Die pfälzische Kirchenpräsidentin Dorothee Wüst hat dazu aufgerufen, die Kinderarmut als ein gesamtgesellschaftliches Problem anzugehen. Es sei „ein Armutszeugnis“ und unerträglich, dass in einem noch immer reichen Land wie Deutschland viele Kinder und deren Familien in Armut leben müssten, sagte Wüst am Montag bei der Eröffnung der 12. Kindervesperkirche in der protestantischen Jugendkirche in Ludwigshafen. Die Aktion will bis 12. Dezember ein Zeichen gegen Armut setzen sowie Chancengleichheit und Mitmenschlichkeit fördern.
In der Jugendkirche gibt es täglich für 60 bis 90 Kinder aus zwei Ludwigshafener Grundschulen ein gemeinsames Essen sowie Spiele und Aktionen. Das von zahlreichen Sponsoren unterstützte Projekt versteht sich als Anwalt für Kinder, die am Rand der Gesellschaft stehen, weil sich ihre Familien eine Teilhabe nicht leisten können.
Mit der Kindervesperkirche wolle die Kirche exemplarisch die Kinderarmut in der Gesellschaft sichtbar machen, sagte die Kirchenpräsidentin. „Wir wollen Kirche für andere und füreinander sein.“ Mehr als 70 Grundschulkinder der Schule an der Blies aus Ludwigshafen wurden am Montag von zahlreichen Ehrenamtlichen nach dem Unterricht betreut. In den kommenden Tagen sind auch Kindern von der Albert-Schweitzer-Schule an der Reihe.

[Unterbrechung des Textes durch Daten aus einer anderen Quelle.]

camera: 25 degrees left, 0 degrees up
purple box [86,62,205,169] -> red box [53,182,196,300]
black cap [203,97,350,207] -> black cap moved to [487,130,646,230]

Kirchenpräsidentin Wüst betonte, dass Kirche und Diakonie ihren Beitrag zur Bekämpfung von Kinderarmut leisteten. Doch sei es aufgrund begrenzter personeller Ressourcen nicht möglich, mehr zu tun. In erster Linie stehe die Politik in der Verantwortung, Kinder und Familien zu unterstützen. Noch immer gebe es versteckte Kinderarmut, viele Familien scheuten sich, über ihre schwierige finanzielle Lage zu sprechen. In der Kindervesperkirche könnten die Schulkinder in der Vorweihnachtszeit einfach einen schönen Tag erleben.
Der Ludwigshafener Dekan Paul Metzger sagte, die Kindervesperkirche habe zwei „bittersüße“ Seiten: Zum einen sei es traurig, dass ein solches Angebot überhaupt nötig sei. Zum anderen zeige es: „Wir können etwas tun für andere.“
Jedes Kind kann bei der Kindervesperkirche zwei Workshops besuchen. Unter anderem werden Plätzchen gebacken, Weihnachtskarten gestaltet, Schneekugeln, Stressbälle und Knetseife hergestellt. Auch können sich die Kinder bei Traumreisen entspannen und sich bei der „Elfen-Ausbildung“ sportlich austoben. Angeleitet werden die Workshops von angehenden Erzieherinnen und Sozialassistenten der Ludwigshafener Anna-Freud-Schule/Berufsbildende Schule für Sozialwesen, Gesundheit und Hauswirtschaft. Für das leibliche Wohl sorgen Schüler der Berufsbildenden Schule Technik 2.